The goal of the sub-field encoding is to fill up a sub-fields memory with subfields data. The subfield data of a pixel is a code word wherein each bit is representative of the state, “ON” or “OFF”, of this pixel during a subfield of the video frame. This sub-fields memory will be read during the next frame, sub-field by sub-field, whereas it is written pixel by pixel. This information is used directly to control the display device.
The subfield encoding step is generally done after a degamma function as shown in FIG. 1. The degamma function is first applied to the input video levels. These levels are then coded by the sub-field encoding step into subfield code words. The subfield encoding step is eventually preceded by a dithering step. The subfield code words are then stored in a subfields memory.

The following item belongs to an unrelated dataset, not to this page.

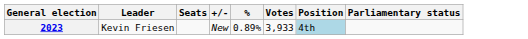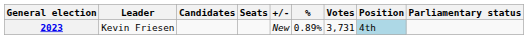+ column: Candidates
2023 | Votes: 3,933 -> 3,731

In a standard approach, the encoding step is implemented by using a simple look-up table. A subfield code word is associated with each video level.
Some problems can not be solved at all or in a simple way when using this standard approach. This is the case of line load effect problem where the light emitted by a current pixel for a given video level can vary according to the load of the line of pixels to which the current pixel belongs. This problem can not be solved completely by using the standard approach. It is the same for the linearity problem when an average power level is controlled in the display device.

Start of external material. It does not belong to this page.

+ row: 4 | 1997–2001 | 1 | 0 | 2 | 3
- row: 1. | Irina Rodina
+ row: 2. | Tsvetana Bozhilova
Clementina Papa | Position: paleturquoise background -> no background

The line load effect is illustrated by FIGS. 2 and 3. The FIG. 2 shows a test picture (a white cross on a black background) to be displayed by a display device suffering from a problem of line load effect. The first and the last lines are black for one half of the pixels, and white for the other half. The middle lines are white. The FIG. 3 shows the picture as it is displayed by the display device. The line load effect is visible on the middle lines. This effect can be explained as follows: when a sub-field is used on a whole line its luminance is decreased by 20% compared to its luminance on a line where it is not used. The value of 20% is given as an example. The video level of the pixels of the middle lines is thus 255·(1−(1−½)×0.20)=229.5 while the white pixels of the other lines have a luminance of 255·(1−(1−1)×0.20)=255.
EP 1 768 088 discloses a recursive method to compute the sub-field code word from the bit associated with the most significant sub-field (sub-field having the highest weight) to the bit associated with the least significant sub-field (sub-field having the lowest weight). If the video level to be encoded is greater than or equal to a threshold associated with the sub-field, a state “ON” (or “1”) is allocated to the bit corresponding to this sub-field. The threshold associated with a given sub-field is the sum of the weights of the sub-field having a lower weight than the considered sub-field plus one.
This recursive method has a contour noise level similar to a standard coding without false contour optimization. This is due to the fact that each sub-field has a hard switch function i.e. a sub-field is not used at all if the video level to be encoded is lower than a threshold and is used completely for all the video levels equal to or greater than this threshold.